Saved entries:
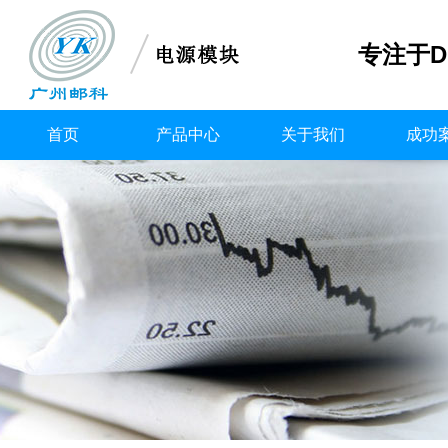
专注于D
首页
产品中心
关于我们
成功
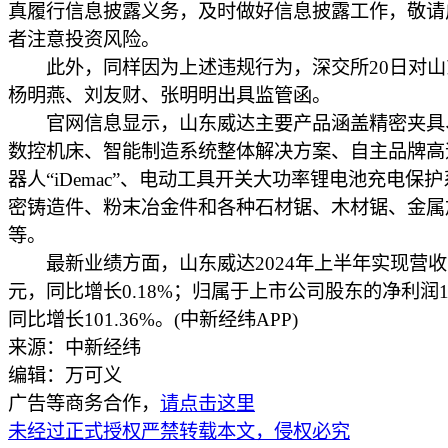
真履行信息披露义务，及时做好信息披露工作，敬请
者注意投资风险。
此外，同样因为上述违规行为，深交所20日对山
杨明燕、刘友财、张明明出具监管函。
官网信息显示，山东威达主要产品涵盖精密夹具
数控机床、智能制造系统整体解决方案、自主品牌高
器人“iDemac”、电动工具开关大功率锂电池充电保
密铸造件、粉末冶金件和各种石材锯、木材锯、金属
等。
最新业绩方面，山东威达2024年上半年实现营收1
元，同比增长0.18%；归属于上市公司股东的净利润1
同比增长101.36%。(中新经纬APP)
来源：中新经纬
编辑：万可义
广告等商务合作，
请点击这里
未经过正式授权严禁转载本文，侵权必究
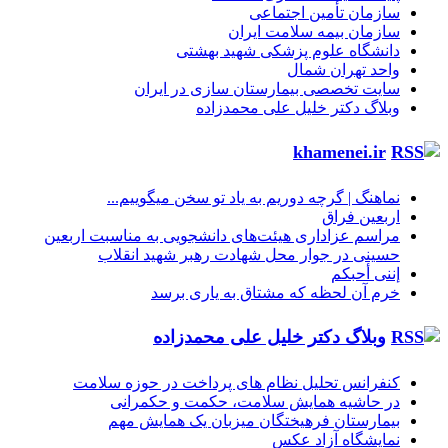
سازمان تأمین اجتماعی
سازمان بیمه سلامت ایران
دانشگاه علوم پزشکی شهید بهشتی
واحد تهران شمال
سایت تخصصی بیمارستان سازی در ایران
وبلاگ دکتر خلیل علی محمدزاده
khamenei.ir
نماهنگ |‌ گرچه دوریم به یاد تو سخن میگوییم...
اربعین فراق
مراسم عزاداری هیئت‌های دانشجویی به مناسبت اربعین
حسینی در جوار محل شهادت رهبر شهید انقلاب
إننی أحبکم
خرم آن لحظه که مشتاق به یاری برسد
وبلاگ دکتر خلیل علی محمدزاده
کنفرانس تحلیل نظام های پرداخت در حوزه سلامت
در حاشیه همایش سلامت، حکمت و حکمرانی
بیمارستان فرهیختگان میزبان یک همایش مهم
نمایشگاه آزاد عکس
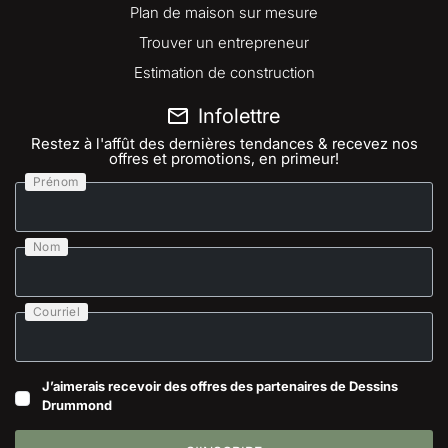
Plan de maison sur mesure
Trouver un entrepreneur
Estimation de construction
Infolettre
Restez à l'affût des dernières tendances & recevez nos
offres et promotions, en primeur!
Prénom
Nom
Courriel
J’aimerais recevoir des offres des partenaires de Dessins
Drummond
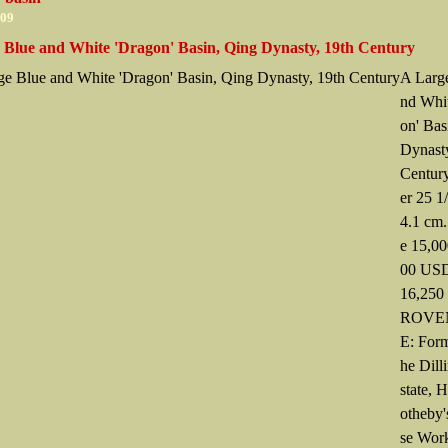
009
 Blue and White 'Dragon' Basin, Qing Dynasty, 19th Century
A Larg
nd Whi
on' Bas
Dynasty
Centur
er 25 1/
4.1 cm.
e 15,0
00 USD
16,250
ROVE
E: Form
he Dill
state, 
otheby'
se Work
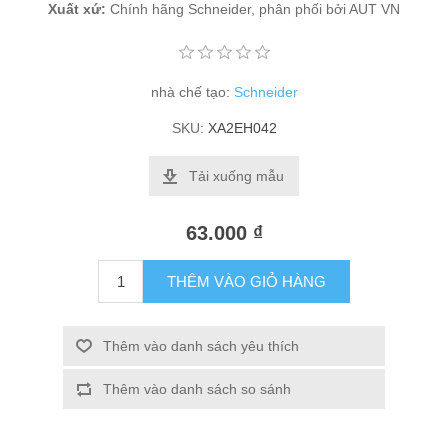
Xuất xứ:
Chính hãng Schneider, phân phối bởi AUT VN
nhà chế tạo:
Schneider
SKU:
XA2EH042
Tải xuống mẫu
63.000 ₫
THÊM VÀO GIỎ HÀNG
Thêm vào danh sách yêu thích
Thêm vào danh sách so sánh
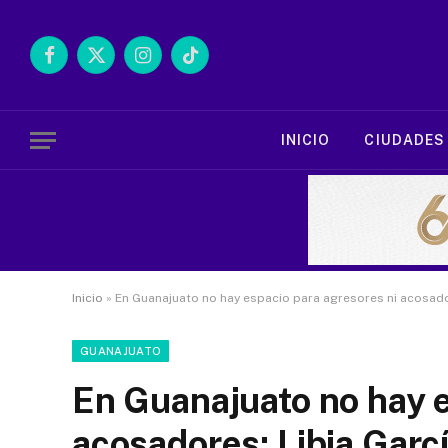
Facebook
X
Instagram
TikTok
(Twitter)
INICIO
CIUDADES
Inicio
»
En Guanajuato no hay espacio para agresores ni acosado
GUANAJUATO
En Guanajuato no hay e
acosadores: Libia Garc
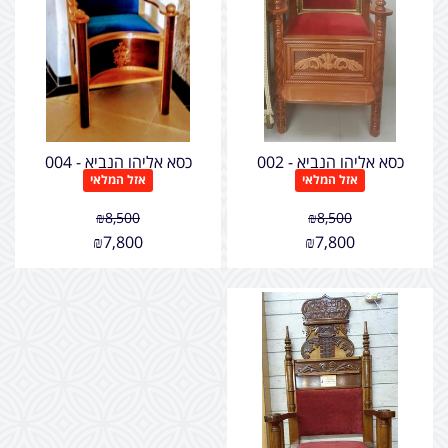
כסא אליהו הנביא - 002
כסא אליהו הנביא - 004
אזל המלאי
אזל המלאי
₪
8,500
₪
8,500
₪
7,800
₪
7,800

Activity: Scan the records above for the string "Schneider", and copy every line where it turns up.

Task answer:
Chính hãng Schneider, phân phối bởi AUT VN
Schneider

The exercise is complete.